Magi Stefanović in Belgrade in 1989; Photo exhibition, Goranka Matić
Magi Stefanović in Belgrade in 1989; Photo exhibition, Goranka Matićphoto: D. Dedović

Nowhere, not even in the photos from the early nineties, could I recognize a foreboding of the terrible end.

Sorry for the hot day

I visited the exhibition twice. I kept coming back to the faces of dead people. Drummer Ivan Vdović Acting was the first to go back in 1992. He was HIV positive. He was thirty-one years old.

Milan Mladenović died in 1994 - cancer of internal organs. He was thirty-six years old.

Bojan Prečar, bass player, died in London in 1998 from a heart attack. He was thirty-eight years old.

Margita Magi Stefanović died in 2002. She was forty-three years old.

I'm looking at the photo showing the three dead members of the band with the drummer who survived - Srđan Žik Todorović. The brilliance, the energy, the joy of creating and performing music, the quiet youth before that, I recognized all that as my own generational story. The members of one of the biggest Yugoslav bands died in the decade that followed the death of their country.

EKV in Belgrade 1989; Photo exhibition, Goranka Matić
EKV in Belgrade 1989; Photo exhibition, Goranka Matićphoto: D. Dedović

I return home thoughtful. Knez Mihailova is teeming with the world. On the corner of Rajićeva, trumpeters decorated with banknotes exaltedly play "Đurđevdan". A young woman, similar to the Magi, raises her hands and dances to the music. The trumpets beat the melancholy.

While I'm writing, I'm listening to EKV. I repeat "When I start to" more than once. Then I listen once again to the interview that the late Alek Budimlić conducted with Magi in 1987. So I'm listening to music again.
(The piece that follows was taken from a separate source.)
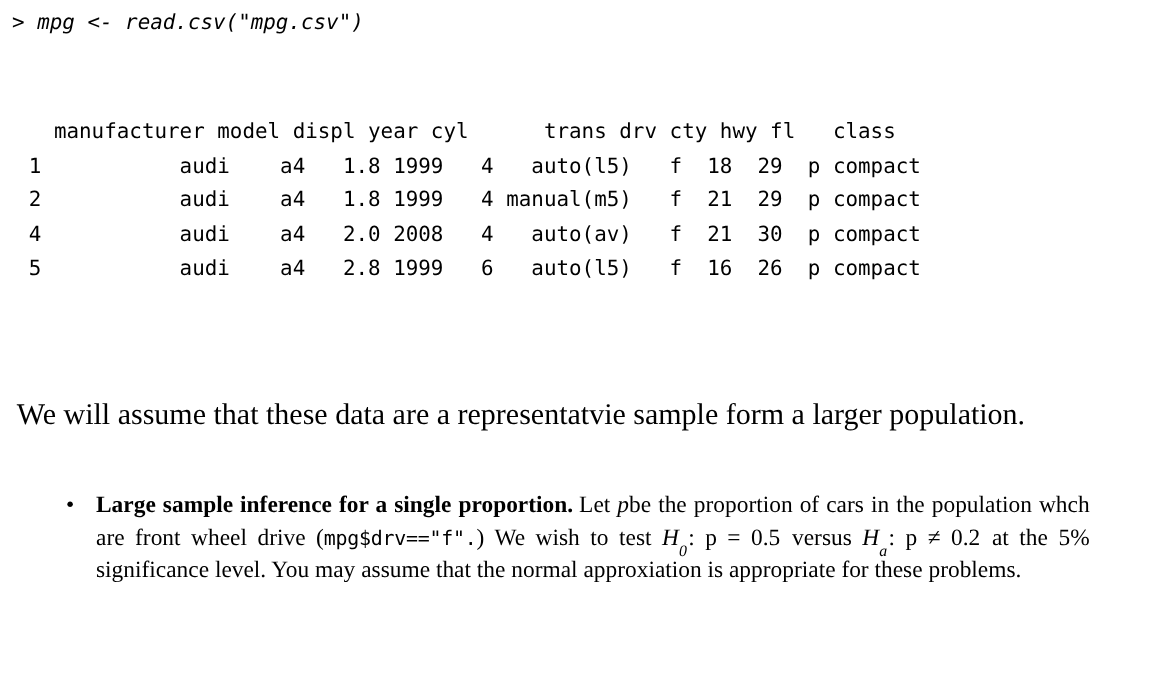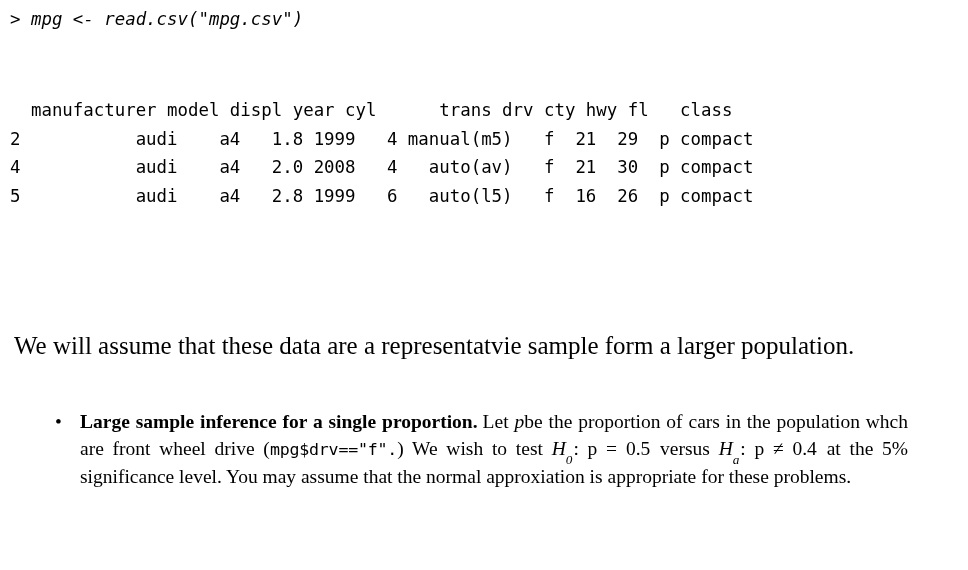"manufacturer model displ year cyl" .df-line { margin-left: none -> 14px }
I ask myself, how is it possible that a human being who possessed such inner beauty, modesty, education, intelligence; that such a talented woman, excellent in every way, ends up in the Center for the Homeless. Of course, we know the banal truth - by all accounts, an exceptional musical heroine, like many before her, was taken away by the evil heroin. Couldn't she get away with it? Dušan Vesić's book "Magi - like it used to be" gives some answers. Authoritarian mother who separated her from music, never treated epilepsy, futile search for salvation in Indian spiritual practices, never treated addiction. Peca Popović correctly wrote that Magi is "the most beautiful and tragic requiem written on the Belgrade asphalt".

At the Kalemegdan exhibition, I saw lovely and shining moments of that life. Between them, through the deep shadows in the park, darkness crawled here and there, sucking in the Magi. Or was it just a play of light and shadows on a May day.